Give the entries again exactly; drop the pictures.

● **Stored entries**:
*** Begin section ***

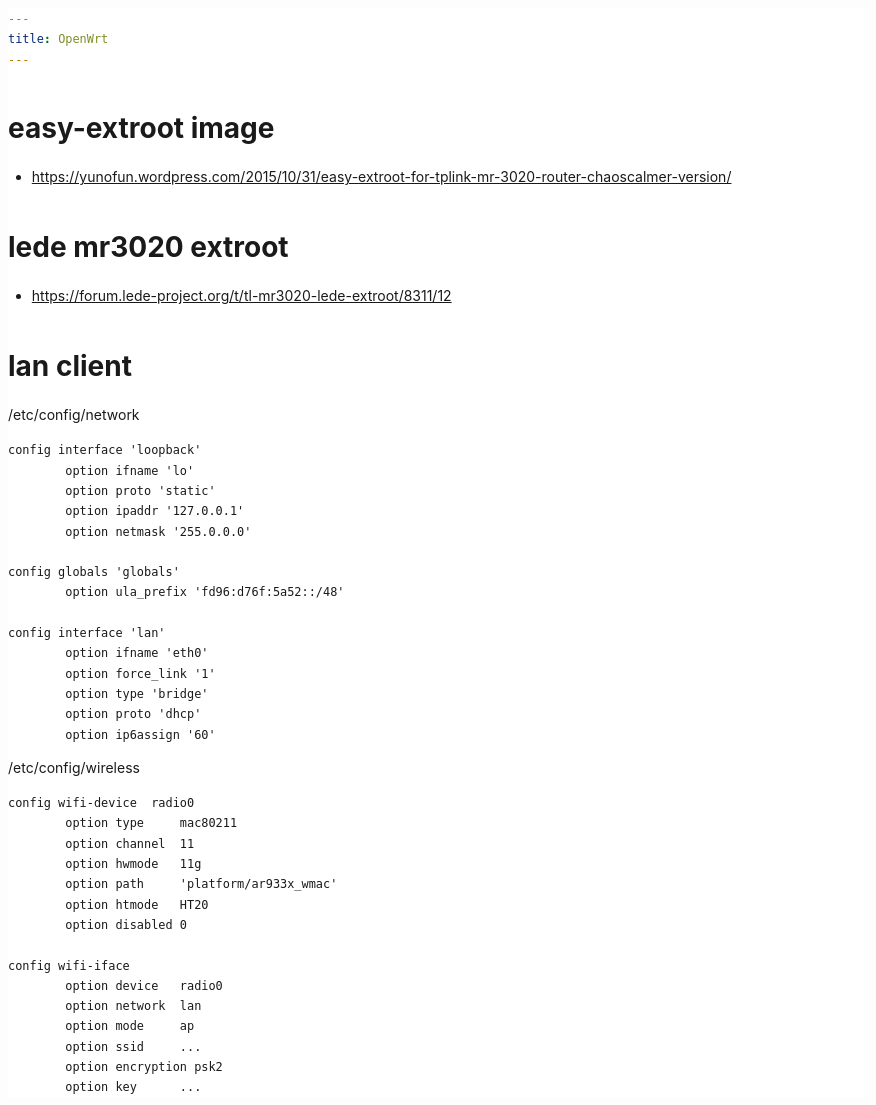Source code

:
 ```yaml
---
title: OpenWrt
---
```


# easy-extroot image
* https://yunofun.wordpress.com/2015/10/31/easy-extroot-for-tplink-mr-3020-router-chaoscalmer-version/


# lede mr3020 extroot
* https://forum.lede-project.org/t/tl-mr3020-lede-extroot/8311/12

# lan client
/etc/config/network
```
config interface 'loopback'
        option ifname 'lo'
        option proto 'static'
        option ipaddr '127.0.0.1'
        option netmask '255.0.0.0'

config globals 'globals'
        option ula_prefix 'fd96:d76f:5a52::/48'

config interface 'lan'
        option ifname 'eth0'
        option force_link '1'
        option type 'bridge'
        option proto 'dhcp'
        option ip6assign '60'
```
/etc/config/wireless
```
config wifi-device  radio0
        option type     mac80211
        option channel  11
        option hwmode   11g
        option path     'platform/ar933x_wmac'
        option htmode   HT20
        option disabled 0

config wifi-iface
        option device   radio0
        option network  lan
        option mode     ap
        option ssid     ...
        option encryption psk2
        option key      ...
```

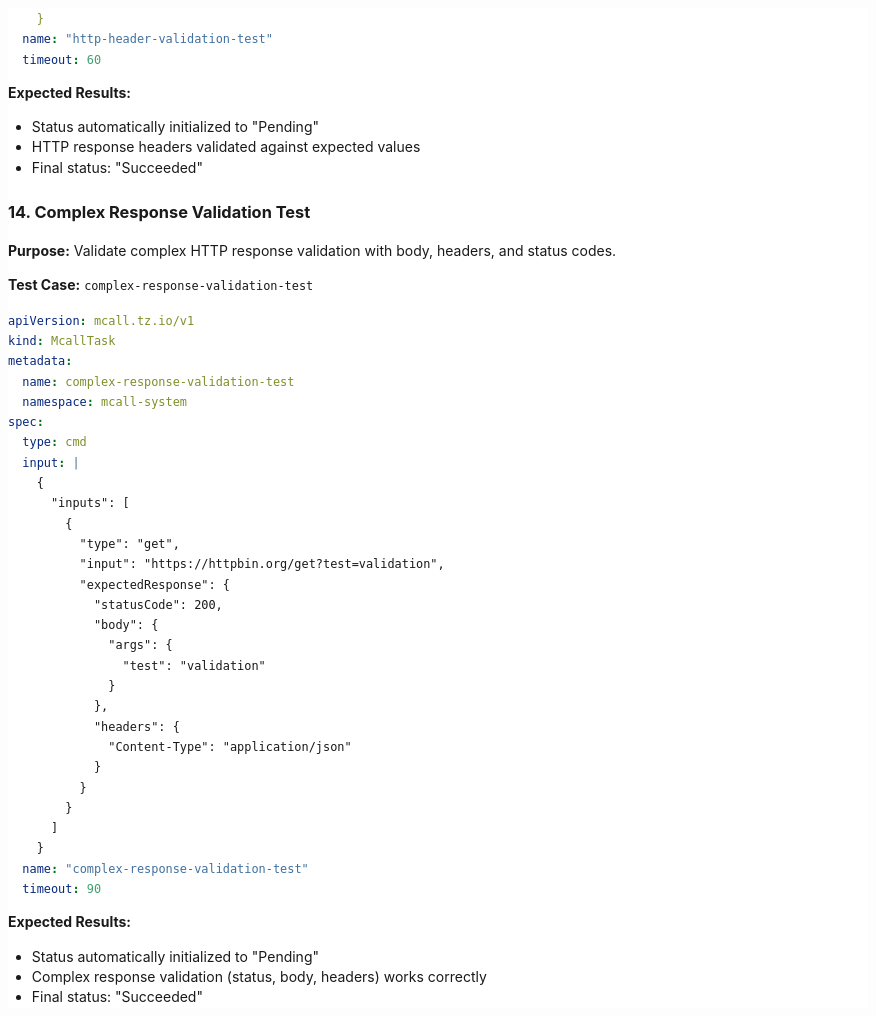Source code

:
 ```yaml
    }
  name: "http-header-validation-test"
  timeout: 60
```

**Expected Results:**
- Status automatically initialized to "Pending"
- HTTP response headers validated against expected values
- Final status: "Succeeded"

### 14. Complex Response Validation Test

**Purpose:** Validate complex HTTP response validation with body, headers, and status codes.

**Test Case:** `complex-response-validation-test`

```yaml
apiVersion: mcall.tz.io/v1
kind: McallTask
metadata:
  name: complex-response-validation-test
  namespace: mcall-system
spec:
  type: cmd
  input: |
    {
      "inputs": [
        {
          "type": "get",
          "input": "https://httpbin.org/get?test=validation",
          "expectedResponse": {
            "statusCode": 200,
            "body": {
              "args": {
                "test": "validation"
              }
            },
            "headers": {
              "Content-Type": "application/json"
            }
          }
        }
      ]
    }
  name: "complex-response-validation-test"
  timeout: 90
```

**Expected Results:**
- Status automatically initialized to "Pending"
- Complex response validation (status, body, headers) works correctly
- Final status: "Succeeded"
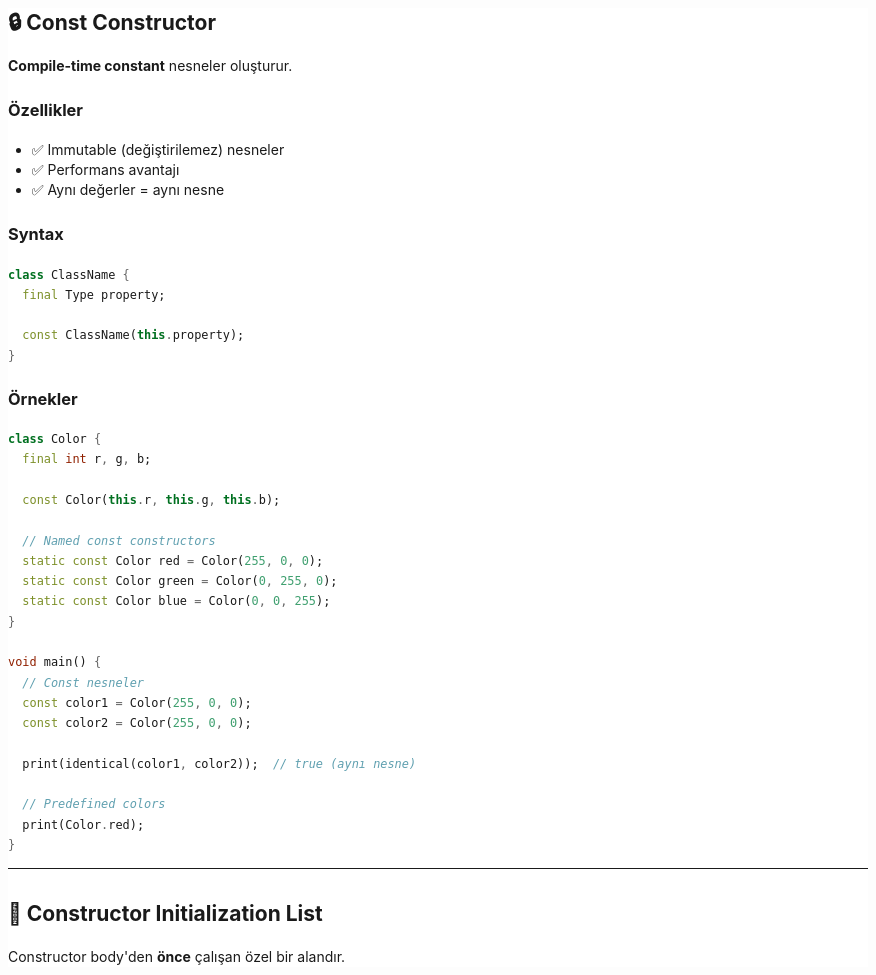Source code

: 
## 🔒 Const Constructor

**Compile-time constant** nesneler oluşturur.

### Özellikler

- ✅ Immutable (değiştirilemez) nesneler
- ✅ Performans avantajı
- ✅ Aynı değerler = aynı nesne

### Syntax

```dart
class ClassName {
  final Type property;
  
  const ClassName(this.property);
}
```

### Örnekler

```dart
class Color {
  final int r, g, b;
  
  const Color(this.r, this.g, this.b);
  
  // Named const constructors
  static const Color red = Color(255, 0, 0);
  static const Color green = Color(0, 255, 0);
  static const Color blue = Color(0, 0, 255);
}

void main() {
  // Const nesneler
  const color1 = Color(255, 0, 0);
  const color2 = Color(255, 0, 0);
  
  print(identical(color1, color2));  // true (aynı nesne)
  
  // Predefined colors
  print(Color.red);
}
```

---

## 📝 Constructor Initialization List

Constructor body'den **önce** çalışan özel bir alandır.

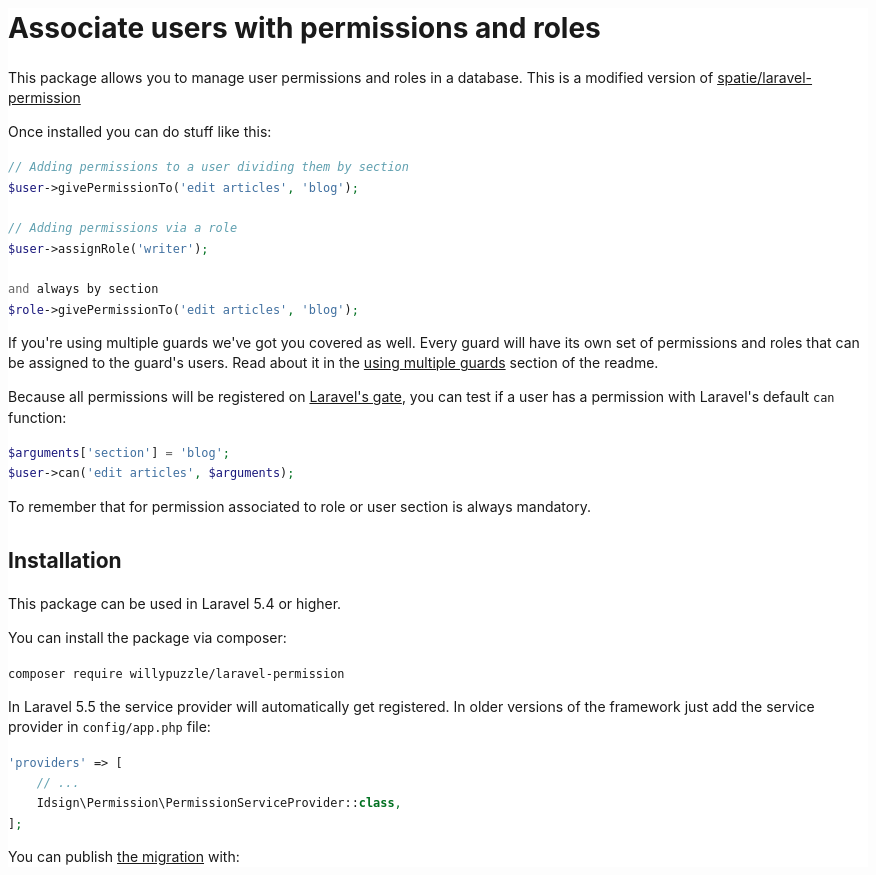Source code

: # Associate users with permissions and roles

This package allows you to manage user permissions and roles in a database.
This is a modified version of [spatie/laravel-permission](https://github.com/spatie/laravel-permission)

Once installed you can do stuff like this:

```php
// Adding permissions to a user dividing them by section
$user->givePermissionTo('edit articles', 'blog');

// Adding permissions via a role
$user->assignRole('writer');

and always by section
$role->givePermissionTo('edit articles', 'blog');
```

If you're using multiple guards we've got you covered as well. Every guard will have its own set of permissions and roles that can be assigned to the guard's users. Read about it in the [using multiple guards](#using-multiple-guards) section of the readme.

Because all permissions will be registered on [Laravel's gate](https://laravel.com/docs/5.5/authorization), you can test if a user has a permission with Laravel's default `can` function:

```php
$arguments['section'] = 'blog';
$user->can('edit articles', $arguments);
```

To remember that for permission associated to role or user section is always mandatory.


## Installation

This package can be used in Laravel 5.4 or higher.

You can install the package via composer:

``` bash
composer require willypuzzle/laravel-permission
```

In Laravel 5.5 the service provider will automatically get registered. In older versions of the framework just add the service provider in `config/app.php` file:

```php
'providers' => [
    // ...
    Idsign\Permission\PermissionServiceProvider::class,
];
```

You can publish [the migration](https://github.com/willypuzzle/laravel-permission/blob/master/database/migrations/create_permission_tables.php.stub) with:
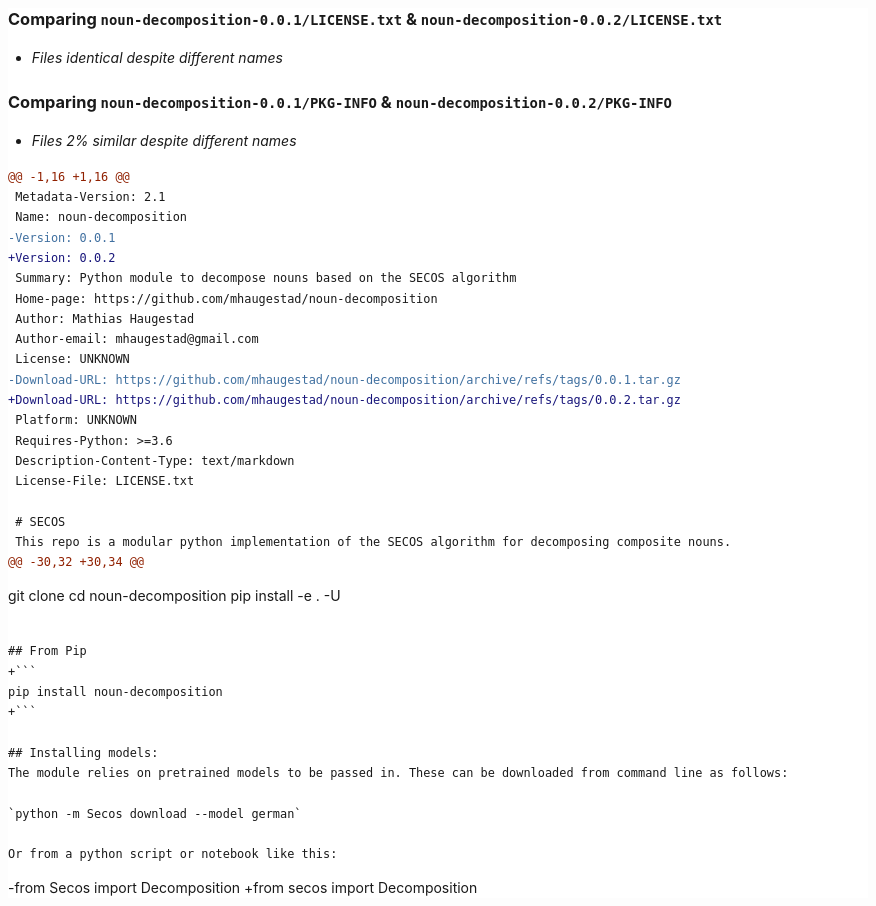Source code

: ### Comparing `noun-decomposition-0.0.1/LICENSE.txt` & `noun-decomposition-0.0.2/LICENSE.txt`

 * *Files identical despite different names*

### Comparing `noun-decomposition-0.0.1/PKG-INFO` & `noun-decomposition-0.0.2/PKG-INFO`

 * *Files 2% similar despite different names*

```diff
@@ -1,16 +1,16 @@
 Metadata-Version: 2.1
 Name: noun-decomposition
-Version: 0.0.1
+Version: 0.0.2
 Summary: Python module to decompose nouns based on the SECOS algorithm
 Home-page: https://github.com/mhaugestad/noun-decomposition
 Author: Mathias Haugestad
 Author-email: mhaugestad@gmail.com
 License: UNKNOWN
-Download-URL: https://github.com/mhaugestad/noun-decomposition/archive/refs/tags/0.0.1.tar.gz
+Download-URL: https://github.com/mhaugestad/noun-decomposition/archive/refs/tags/0.0.2.tar.gz
 Platform: UNKNOWN
 Requires-Python: >=3.6
 Description-Content-Type: text/markdown
 License-File: LICENSE.txt
 
 # SECOS
 This repo is a modular python implementation of the SECOS algorithm for decomposing composite nouns.
@@ -30,32 +30,34 @@
 ```
 git clone
 cd noun-decomposition
 pip install -e . -U
 ```
 
 ## From Pip
+```
 pip install noun-decomposition
+```
 
 ## Installing models:
 The module relies on pretrained models to be passed in. These can be downloaded from command line as follows:
 
 `python -m Secos download --model german`
 
 Or from a python script or notebook like this:
 
 ```
-from Secos import Decomposition
+from secos import Decomposition
 
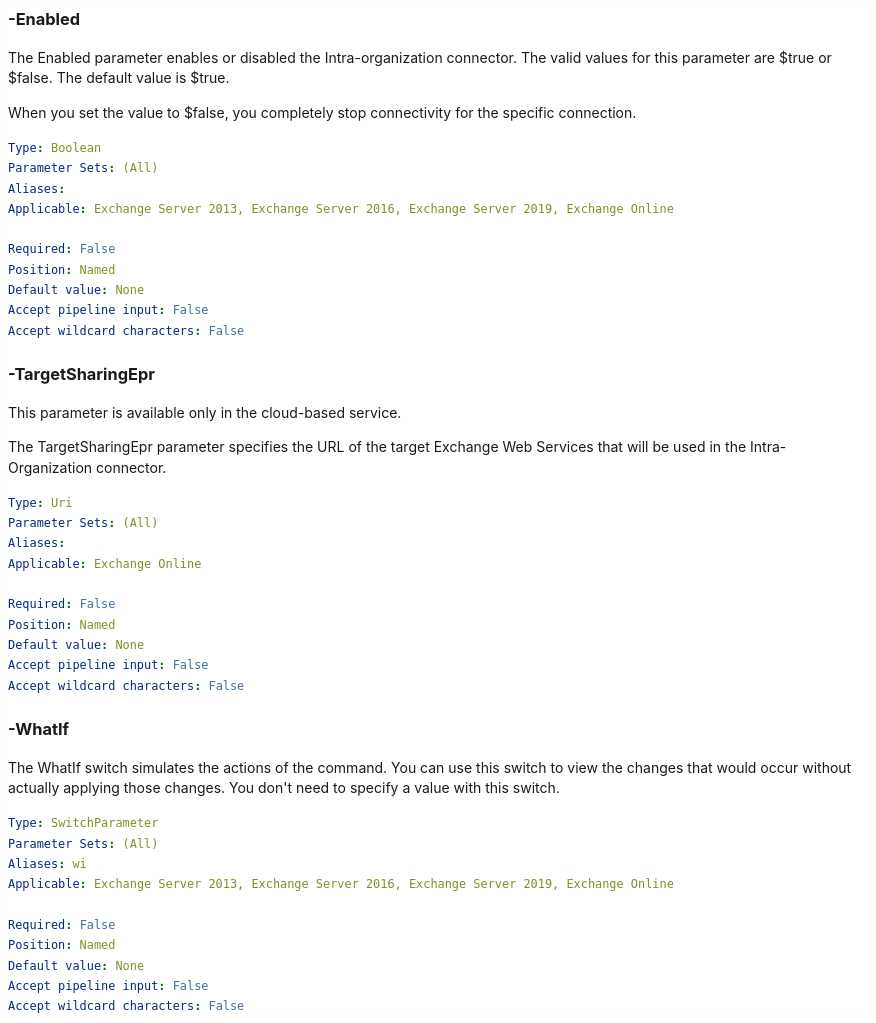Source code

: ### -Enabled
The Enabled parameter enables or disabled the Intra-organization connector. The valid values for this parameter are $true or $false. The default value is $true.

When you set the value to $false, you completely stop connectivity for the specific connection.

```yaml
Type: Boolean
Parameter Sets: (All)
Aliases:
Applicable: Exchange Server 2013, Exchange Server 2016, Exchange Server 2019, Exchange Online

Required: False
Position: Named
Default value: None
Accept pipeline input: False
Accept wildcard characters: False
```

### -TargetSharingEpr
This parameter is available only in the cloud-based service.

The TargetSharingEpr parameter specifies the URL of the target Exchange Web Services that will be used in the Intra-Organization connector.

```yaml
Type: Uri
Parameter Sets: (All)
Aliases:
Applicable: Exchange Online

Required: False
Position: Named
Default value: None
Accept pipeline input: False
Accept wildcard characters: False
```

### -WhatIf
The WhatIf switch simulates the actions of the command. You can use this switch to view the changes that would occur without actually applying those changes. You don't need to specify a value with this switch.

```yaml
Type: SwitchParameter
Parameter Sets: (All)
Aliases: wi
Applicable: Exchange Server 2013, Exchange Server 2016, Exchange Server 2019, Exchange Online

Required: False
Position: Named
Default value: None
Accept pipeline input: False
Accept wildcard characters: False
```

*** End section ***

● **Answer to this task**:
Source code

:
 ```yaml
---
title: OpenWrt
---
```


# easy-extroot image
* https://yunofun.wordpress.com/2015/10/31/easy-extroot-for-tplink-mr-3020-router-chaoscalmer-version/


# lede mr3020 extroot
* https://forum.lede-project.org/t/tl-mr3020-lede-extroot/8311/12

# lan client
/etc/config/network
```
config interface 'loopback'
        option ifname 'lo'
        option proto 'static'
        option ipaddr '127.0.0.1'
        option netmask '255.0.0.0'

config globals 'globals'
        option ula_prefix 'fd96:d76f:5a52::/48'

config interface 'lan'
        option ifname 'eth0'
        option force_link '1'
        option type 'bridge'
        option proto 'dhcp'
        option ip6assign '60'
```
/etc/config/wireless
```
config wifi-device  radio0
        option type     mac80211
        option channel  11
        option hwmode   11g
        option path     'platform/ar933x_wmac'
        option htmode   HT20
        option disabled 0

config wifi-iface
        option device   radio0
        option network  lan
        option mode     ap
        option ssid     ...
        option encryption psk2
        option key      ...
```

Source code

:
 ```yaml
    }
  name: "http-header-validation-test"
  timeout: 60
```

**Expected Results:**
- Status automatically initialized to "Pending"
- HTTP response headers validated against expected values
- Final status: "Succeeded"

### 14. Complex Response Validation Test

**Purpose:** Validate complex HTTP response validation with body, headers, and status codes.

**Test Case:** `complex-response-validation-test`

```yaml
apiVersion: mcall.tz.io/v1
kind: McallTask
metadata:
  name: complex-response-validation-test
  namespace: mcall-system
spec:
  type: cmd
  input: |
    {
      "inputs": [
        {
          "type": "get",
          "input": "https://httpbin.org/get?test=validation",
          "expectedResponse": {
            "statusCode": 200,
            "body": {
              "args": {
                "test": "validation"
              }
            },
            "headers": {
              "Content-Type": "application/json"
            }
          }
        }
      ]
    }
  name: "complex-response-validation-test"
  timeout: 90
```

**Expected Results:**
- Status automatically initialized to "Pending"
- Complex response validation (status, body, headers) works correctly
- Final status: "Succeeded"
Source code

: 
## 🔒 Const Constructor

**Compile-time constant** nesneler oluşturur.

### Özellikler

- ✅ Immutable (değiştirilemez) nesneler
- ✅ Performans avantajı
- ✅ Aynı değerler = aynı nesne

### Syntax

```dart
class ClassName {
  final Type property;
  
  const ClassName(this.property);
}
```

### Örnekler

```dart
class Color {
  final int r, g, b;
  
  const Color(this.r, this.g, this.b);
  
  // Named const constructors
  static const Color red = Color(255, 0, 0);
  static const Color green = Color(0, 255, 0);
  static const Color blue = Color(0, 0, 255);
}

void main() {
  // Const nesneler
  const color1 = Color(255, 0, 0);
  const color2 = Color(255, 0, 0);
  
  print(identical(color1, color2));  // true (aynı nesne)
  
  // Predefined colors
  print(Color.red);
}
```

---

## 📝 Constructor Initialization List

Constructor body'den **önce** çalışan özel bir alandır.

Source code

: # Associate users with permissions and roles

This package allows you to manage user permissions and roles in a database.
This is a modified version of [spatie/laravel-permission](https://github.com/spatie/laravel-permission)

Once installed you can do stuff like this:

```php
// Adding permissions to a user dividing them by section
$user->givePermissionTo('edit articles', 'blog');

// Adding permissions via a role
$user->assignRole('writer');

and always by section
$role->givePermissionTo('edit articles', 'blog');
```

If you're using multiple guards we've got you covered as well. Every guard will have its own set of permissions and roles that can be assigned to the guard's users. Read about it in the [using multiple guards](#using-multiple-guards) section of the readme.

Because all permissions will be registered on [Laravel's gate](https://laravel.com/docs/5.5/authorization), you can test if a user has a permission with Laravel's default `can` function:

```php
$arguments['section'] = 'blog';
$user->can('edit articles', $arguments);
```

To remember that for permission associated to role or user section is always mandatory.


## Installation

This package can be used in Laravel 5.4 or higher.

You can install the package via composer:

``` bash
composer require willypuzzle/laravel-permission
```

In Laravel 5.5 the service provider will automatically get registered. In older versions of the framework just add the service provider in `config/app.php` file:

```php
'providers' => [
    // ...
    Idsign\Permission\PermissionServiceProvider::class,
];
```

You can publish [the migration](https://github.com/willypuzzle/laravel-permission/blob/master/database/migrations/create_permission_tables.php.stub) with:
Source code

: ### Comparing `noun-decomposition-0.0.1/LICENSE.txt` & `noun-decomposition-0.0.2/LICENSE.txt`

 * *Files identical despite different names*

### Comparing `noun-decomposition-0.0.1/PKG-INFO` & `noun-decomposition-0.0.2/PKG-INFO`

 * *Files 2% similar despite different names*

```diff
@@ -1,16 +1,16 @@
 Metadata-Version: 2.1
 Name: noun-decomposition
-Version: 0.0.1
+Version: 0.0.2
 Summary: Python module to decompose nouns based on the SECOS algorithm
 Home-page: https://github.com/mhaugestad/noun-decomposition
 Author: Mathias Haugestad
 Author-email: mhaugestad@gmail.com
 License: UNKNOWN
-Download-URL: https://github.com/mhaugestad/noun-decomposition/archive/refs/tags/0.0.1.tar.gz
+Download-URL: https://github.com/mhaugestad/noun-decomposition/archive/refs/tags/0.0.2.tar.gz
 Platform: UNKNOWN
 Requires-Python: >=3.6
 Description-Content-Type: text/markdown
 License-File: LICENSE.txt
 
 # SECOS
 This repo is a modular python implementation of the SECOS algorithm for decomposing composite nouns.
@@ -30,32 +30,34 @@
 ```
 git clone
 cd noun-decomposition
 pip install -e . -U
 ```
 
 ## From Pip
+```
 pip install noun-decomposition
+```
 
 ## Installing models:
 The module relies on pretrained models to be passed in. These can be downloaded from command line as follows:
 
 `python -m Secos download --model german`
 
 Or from a python script or notebook like this:
 
 ```
-from Secos import Decomposition
+from secos import Decomposition
 
Source code

: ### -Enabled
The Enabled parameter enables or disabled the Intra-organization connector. The valid values for this parameter are $true or $false. The default value is $true.

When you set the value to $false, you completely stop connectivity for the specific connection.

```yaml
Type: Boolean
Parameter Sets: (All)
Aliases:
Applicable: Exchange Server 2013, Exchange Server 2016, Exchange Server 2019, Exchange Online

Required: False
Position: Named
Default value: None
Accept pipeline input: False
Accept wildcard characters: False
```

### -TargetSharingEpr
This parameter is available only in the cloud-based service.

The TargetSharingEpr parameter specifies the URL of the target Exchange Web Services that will be used in the Intra-Organization connector.

```yaml
Type: Uri
Parameter Sets: (All)
Aliases:
Applicable: Exchange Online

Required: False
Position: Named
Default value: None
Accept pipeline input: False
Accept wildcard characters: False
```

### -WhatIf
The WhatIf switch simulates the actions of the command. You can use this switch to view the changes that would occur without actually applying those changes. You don't need to specify a value with this switch.

```yaml
Type: SwitchParameter
Parameter Sets: (All)
Aliases: wi
Applicable: Exchange Server 2013, Exchange Server 2016, Exchange Server 2019, Exchange Online

Required: False
Position: Named
Default value: None
Accept pipeline input: False
Accept wildcard characters: False
```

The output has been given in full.